Grüner Einkauf in kommunaler Gemeinschaft
„Neben der verbesserten Transparenz sollte auch der Nachhaltigkeitsaspekt insbesondere bei der Produktauswahl eine größere Rolle spielen, sodass wir dies entsprechend in der Webapplikation umgesetzt haben“, berichtet Schmidt. So sind derzeit im Einkauf 11.260 Artikel bekannt, die regelmäßig ausgeschrieben und damit auch im Sinne von Nachhaltigkeitsaspekten qualifiziert werden können. Entsprechende Kennzeichnungen im Einkaufsportal machen es dem Besteller leicht, unter aktuell 2.800 gelabelten Artikeln die „grüne“ Kaufentscheidung zu treffen. Bereits bei den Artikelanfragen können entsprechende Anforderungen an Lieferanten mitgegeben werden. Darüber hinaus lässt sich auf diese Weise auch stärker das regionale Handwerk oder der Einzelhandel integrieren: Beispielweise können Bäcker handwerklich gefertigtes Brot an Kitas und Schulen liefern oder Getränkehändler die Verwaltungskantinen mit Säften von nahegelegenen Streuobstwiesen versorgen. „Dies ist eine der vielen Weiterentwicklungen des Dienstleisters TEK-SERVICE AG, die auch aus Anregungen der Kreisverwaltung entstanden sind. Die Ergebnisse sind überzeugend“, bestätigt Neger.
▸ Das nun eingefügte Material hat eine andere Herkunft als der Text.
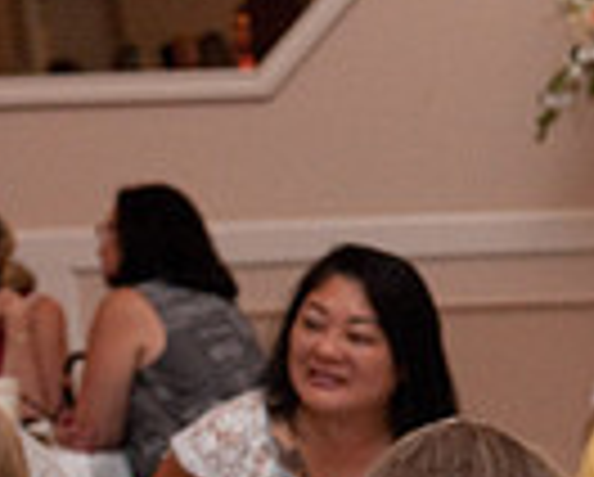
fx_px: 3257
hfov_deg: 9.9
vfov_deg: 8.2
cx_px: 1040
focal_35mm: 185
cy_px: 765
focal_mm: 45
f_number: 5.6
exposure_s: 1/125
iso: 3200
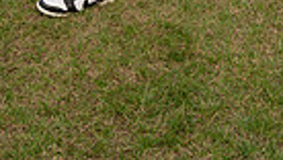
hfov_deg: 21.4
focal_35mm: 99
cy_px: -279
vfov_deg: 10.0
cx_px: 203
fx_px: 744
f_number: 8
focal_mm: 29
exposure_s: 1/200
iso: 250
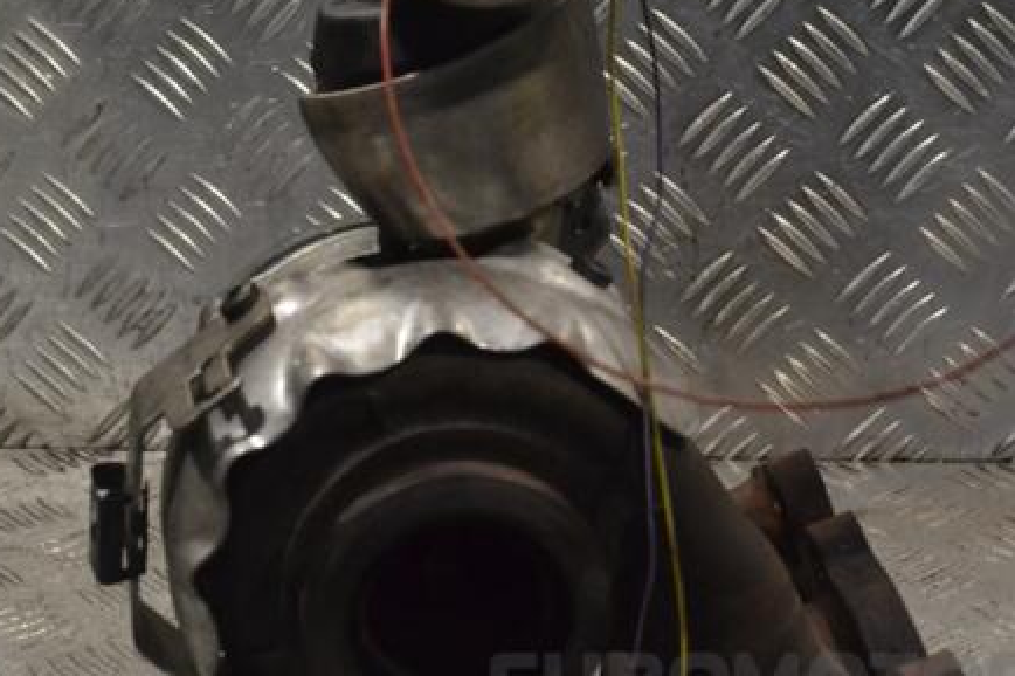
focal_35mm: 83
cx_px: 447
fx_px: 2339
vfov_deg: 16.4
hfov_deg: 24.5
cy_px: 377
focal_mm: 40
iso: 3200
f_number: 9
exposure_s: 1/320
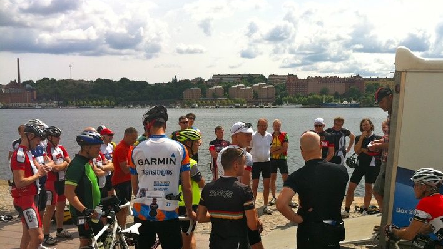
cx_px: 226
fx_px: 458
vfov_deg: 30.2
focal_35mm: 39
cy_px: 161
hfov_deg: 51.6
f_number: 2.8
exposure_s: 1/1676
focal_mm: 3.85
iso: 80
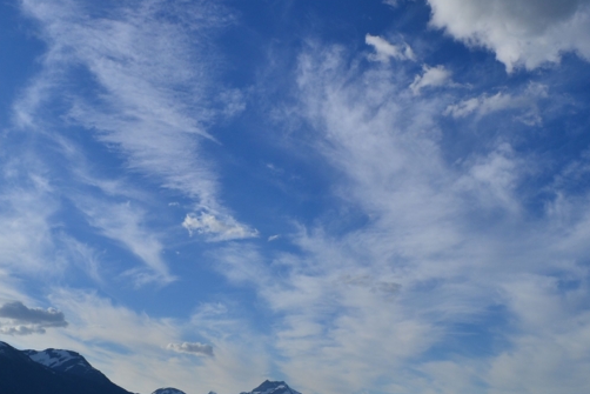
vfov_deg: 30.9
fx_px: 705
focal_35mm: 43
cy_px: 268
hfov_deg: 45.3
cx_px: 250
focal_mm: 18
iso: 200
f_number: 10
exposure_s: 1/640
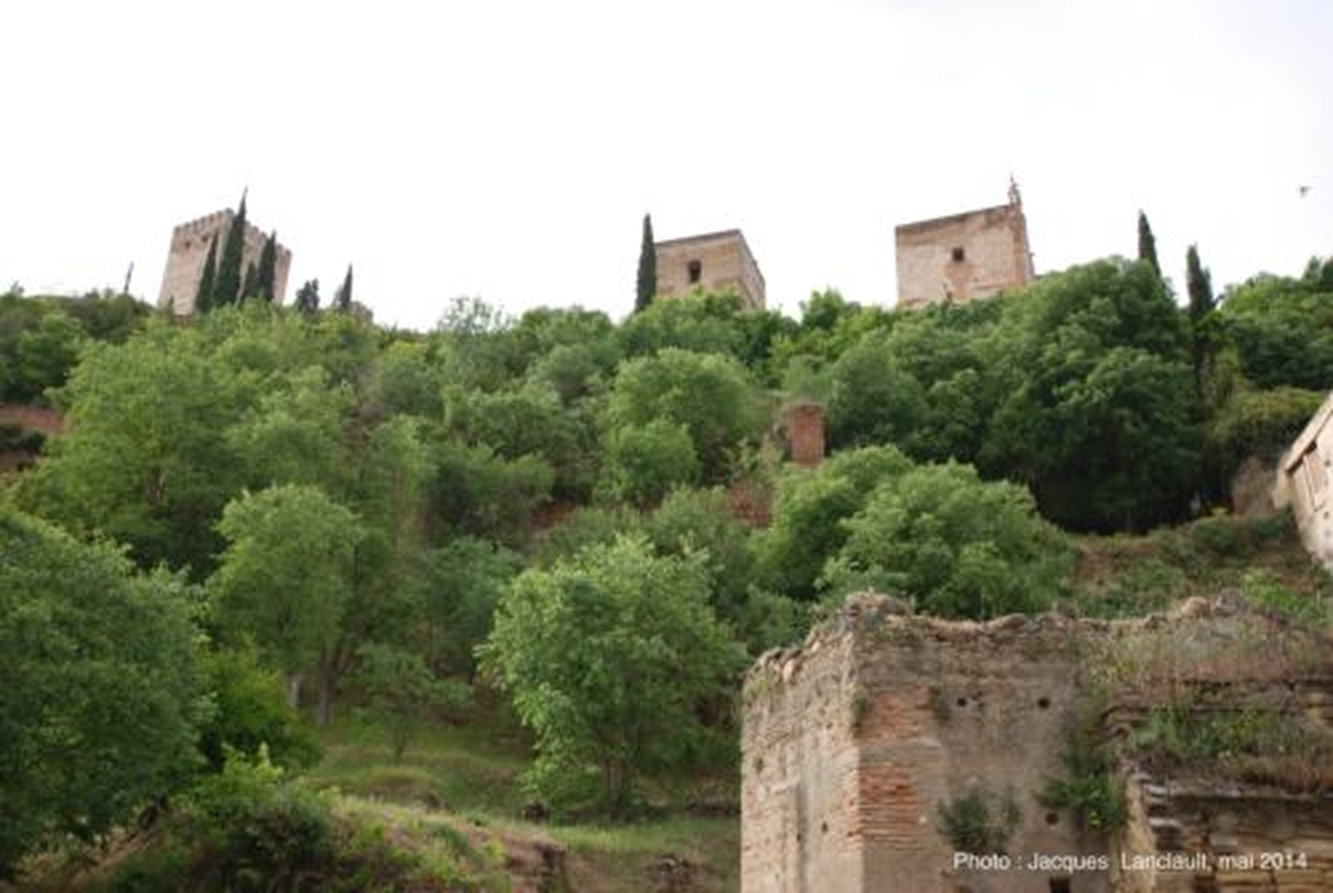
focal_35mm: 36
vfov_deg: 37.0
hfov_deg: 53.1
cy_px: 446
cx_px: 666
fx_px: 1335
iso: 100
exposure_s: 1/160
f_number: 4.5
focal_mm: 24
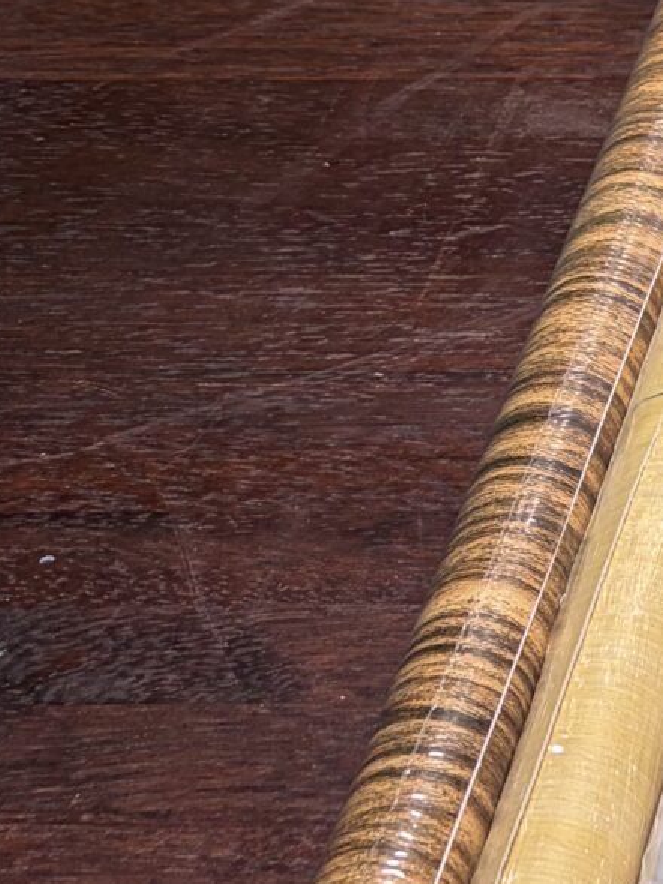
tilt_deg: -29.8
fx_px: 2885
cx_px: 1310
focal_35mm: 113
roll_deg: -0.4
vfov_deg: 16.7
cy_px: -177
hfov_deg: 11.8
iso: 80
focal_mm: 5.96
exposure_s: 1/50
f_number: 1.6
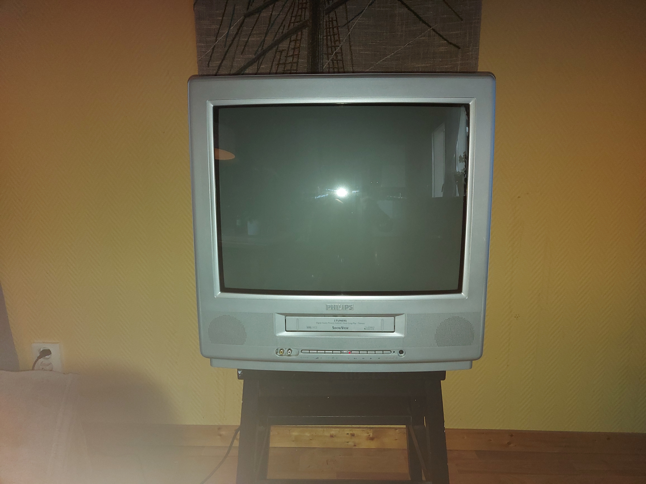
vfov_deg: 56.8
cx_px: 323
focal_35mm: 24
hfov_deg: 71.6
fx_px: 448
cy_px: 242
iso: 250
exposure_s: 1/50
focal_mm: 5.23
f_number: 1.8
Entsprechend lag der Gedanke nahe, kreiszugehörige Kommunalverwaltungen für eine gemeinsame Einkaufsstrategie basierend auf den positiven Erfahrungen der Kreisverwaltung zu gewinnen. Nach einigen Verhandlungen und finalen Projektwochen der Umsetzung war es 2018 dann soweit: Die Einkaufsgemeinschaft Groß-Gerau wurde geschaffen und wächst seither stetig. Kommunalverwaltungen wie Büttelborn, Biebesheim a. Rhein, Raunheim, Riedstadt, Mörfelden-Walldorf, Trebur, Ginsheim-Gustavsburg, Nauheim und Kelsterbach sind Teil der Gemeinschaft und sorgen für steigenden Umsatz, der bereits bei etwa 140.000 Euro liegt. Die Ausschreibungsergebnisse zeigen, dass sich eine Vergabe lohnt. Belastbare, gebündelte Leistungsbeschreibungen zeitigen gute Angebote der Bieter. Die Preisvorteile liegen dabei in der Regel bei 15 bis 20 Prozent. „Die Ergebnisse kommen damit uns allen zu 100 Prozent zu Gute. Lieferanten haben keine Kosten zu tragen, was die Vielzahl von Angeboten zeigt. Die Aufwendungen für unseren Dienstleister tragen wir; das rechnet sich für uns in vielerlei Hinsicht. Denn in jedem Fall übertreffen die erzielten Mehrwerte die Ausgaben bei weitem“, resümiert Neger. Heute werden circa 300 Lieferadressen mit den Sortimenten von sechs Lieferanten versorgt. Der Jahresumsatz liegt bei etwa 460.000 Euro.
Der Landkreis Groß-Gerau liegt im südhessischen Regierungsbezirk Darmstadt und umfasst 14 Städte und Gemeinden mit einer Bevölkerung von rund 275.000 Einwohnern. Als moderner Wirtschafts-, Arbeits-, und Lebensraum liegt der Landkreis inmitten der Technologieregion Rhein-Main-Neckar. Seit 2018 ist ein Großteil der Städte und Gemeinden in einer kommunalen Einkaufsgemeinschaft verbunden, um Ausschreibungen transparenter, wirtschaftlicher und effizienter gestalten zu können. Die Organisation trägt die Kreisverwaltung Groß-Gerau.